▸ **Problem**
Copy nothing but the lines from the opening of the entries through the line that contains "2023 онд Екатеринбург", exactly as written. Drop the pictures.

========================================================================

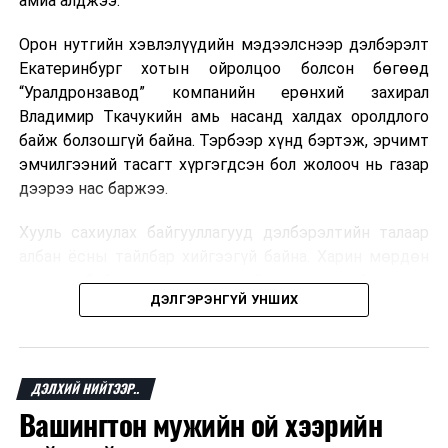
амиа алджээ.
хувь Францын зах зээлээс бүрддэг бөгөөд тус улсын
40–50 мянган ажлын байр эрсдэлд орж болзошгүйг
Орон нутгийн хэвлэлүүдийн мэдээлснээр дэлбэрэлт
Мароккогийн хөдөлмөр эрхлэлтийн сайд мэдэгджээ.
Екатеринбург хотын ойролцоо болсон бөгөөд
“Уралдронзавод” компанийн ерөнхий захирал
Владимир Ткачукийн амь насанд халдах оролдлого
байж болзошгүй байна. Тэрбээр хүнд бэртэж, эрчимт
эмчилгээний тасагт хүргэгдсэн бол жолооч нь газар
дээрээ нас баржээ.
Хууль сахиулах байгууллагууд дэлбэрэлтийн талаар
албан ёсны тайлбар хийгээгүй байна. Харин мөрдөн
шалгах байгууллага олон нийтэд аюултай аргаар
ДЭЛГЭРЭНГҮЙ УНШИХ
хүний амь насанд халдахыг завдсан гэх үндэслэлээр
эрүүгийн хэрэг үүсгэсэн талаар эх сурвалж
мэдээлжээ.
ДЭЛХИЙ НИЙТЭЭР..
“Уралдронзавод” компани 2023 онд Екатеринбург
Вашингтон мужийн ой хээрийн
хотод байгуулагдсан бөгөөд нисгэгчгүй нисэх
төхөөрөмж үйлдвэрлэдэг аж. Тус компанийн 2025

========================================================================

▸ **Solution to the problem**
амиа алджээ.
хувь Францын зах зээлээс бүрддэг бөгөөд тус улсын
40–50 мянган ажлын байр эрсдэлд орж болзошгүйг
Орон нутгийн хэвлэлүүдийн мэдээлснээр дэлбэрэлт
Мароккогийн хөдөлмөр эрхлэлтийн сайд мэдэгджээ.
Екатеринбург хотын ойролцоо болсон бөгөөд
“Уралдронзавод” компанийн ерөнхий захирал
Владимир Ткачукийн амь насанд халдах оролдлого
байж болзошгүй байна. Тэрбээр хүнд бэртэж, эрчимт
эмчилгээний тасагт хүргэгдсэн бол жолооч нь газар
дээрээ нас баржээ.
Хууль сахиулах байгууллагууд дэлбэрэлтийн талаар
албан ёсны тайлбар хийгээгүй байна. Харин мөрдөн
шалгах байгууллага олон нийтэд аюултай аргаар
ДЭЛГЭРЭНГҮЙ УНШИХ
хүний амь насанд халдахыг завдсан гэх үндэслэлээр
эрүүгийн хэрэг үүсгэсэн талаар эх сурвалж
мэдээлжээ.
ДЭЛХИЙ НИЙТЭЭР..
“Уралдронзавод” компани 2023 онд Екатеринбург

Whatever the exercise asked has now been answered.